# [TASK DETAILS]
Output the first line below and each one after it, exactly, up to and including the line holding "Rendered at 1500 by 1125 pixels.". Pictures should not be copied.

[Document understanding data]
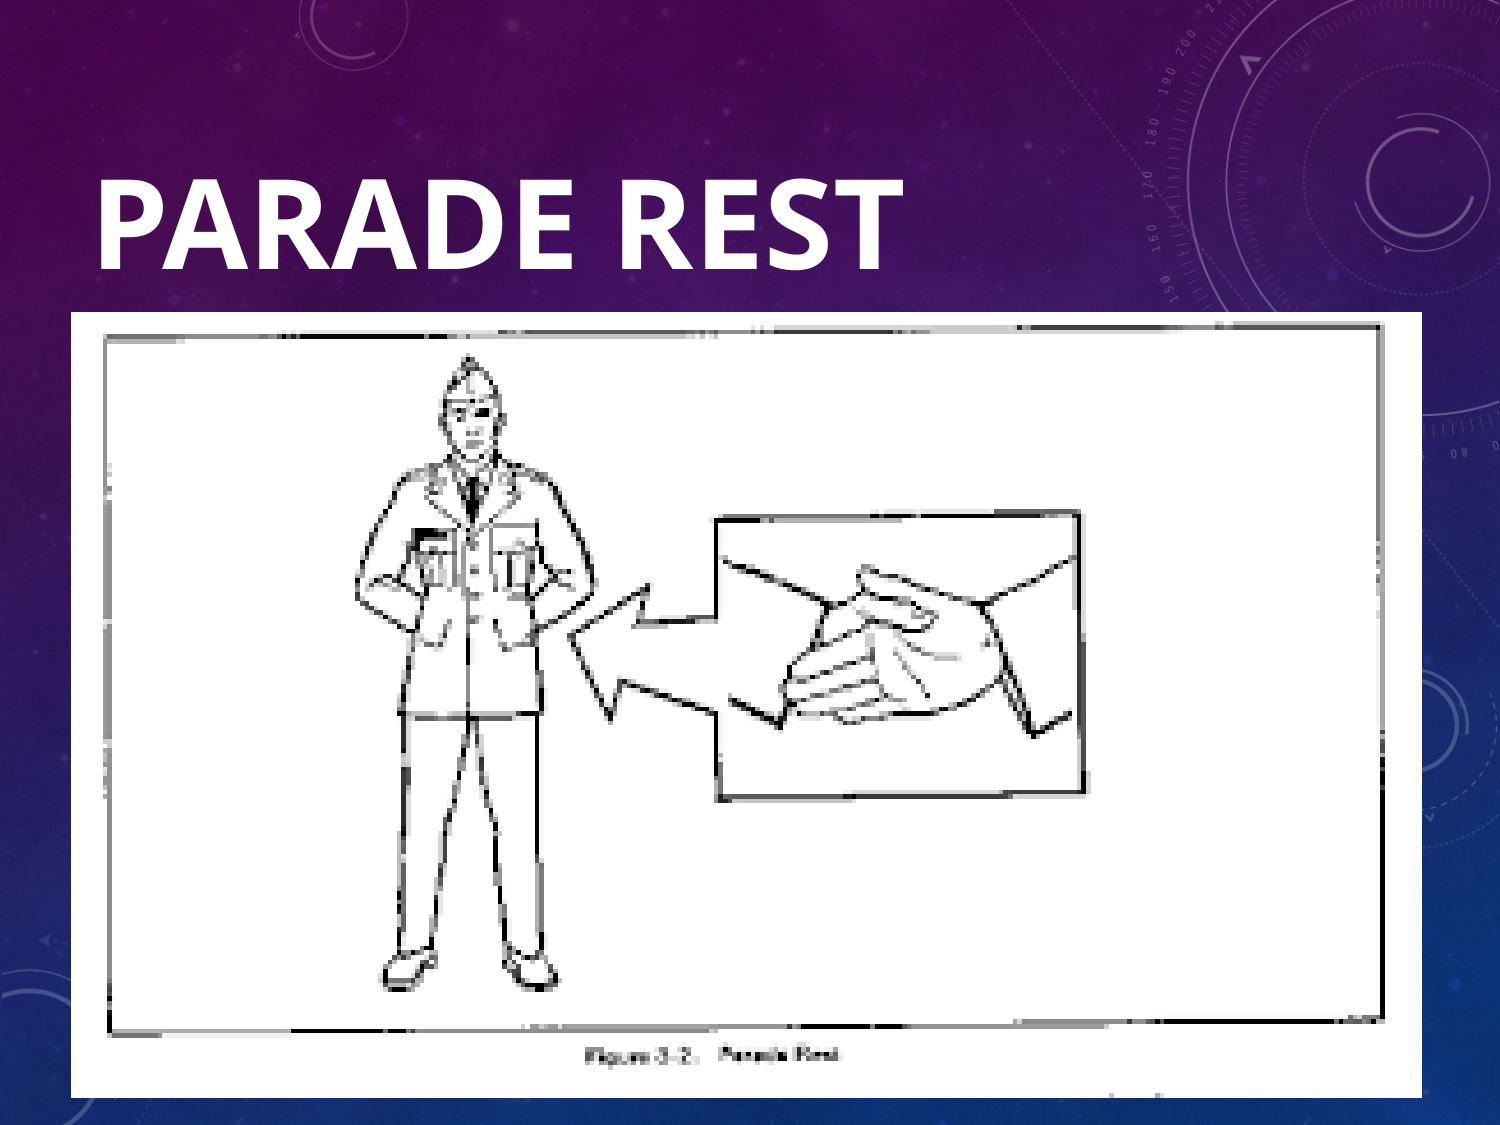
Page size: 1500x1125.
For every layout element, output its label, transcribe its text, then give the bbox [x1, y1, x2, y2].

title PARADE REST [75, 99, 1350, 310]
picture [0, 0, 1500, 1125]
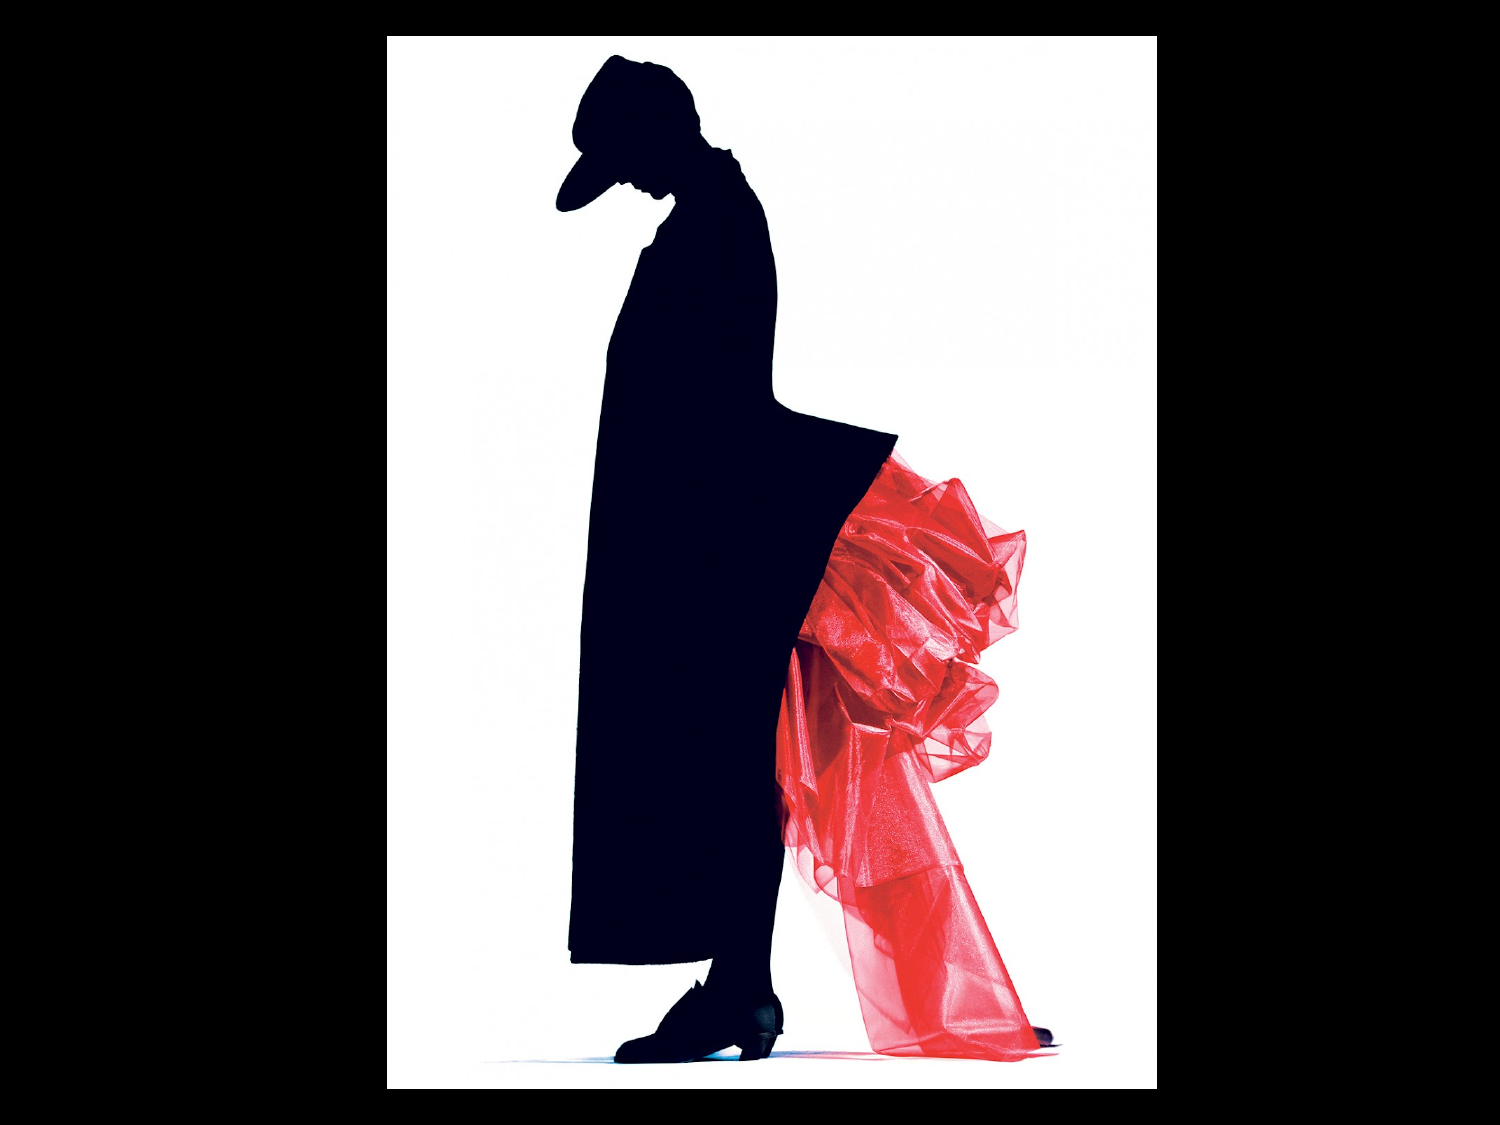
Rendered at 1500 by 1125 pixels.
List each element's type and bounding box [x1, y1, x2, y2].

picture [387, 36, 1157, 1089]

# [SOLVED EXERCISE]
Page size: 1500x1125.
For every layout element, output its label, transcribe its text, then give the bbox [x1, y1, x2, y2].

title PARADE REST [75, 99, 1350, 310]
picture [0, 0, 1500, 1125]
Rendered at 1500 by 1125 pixels.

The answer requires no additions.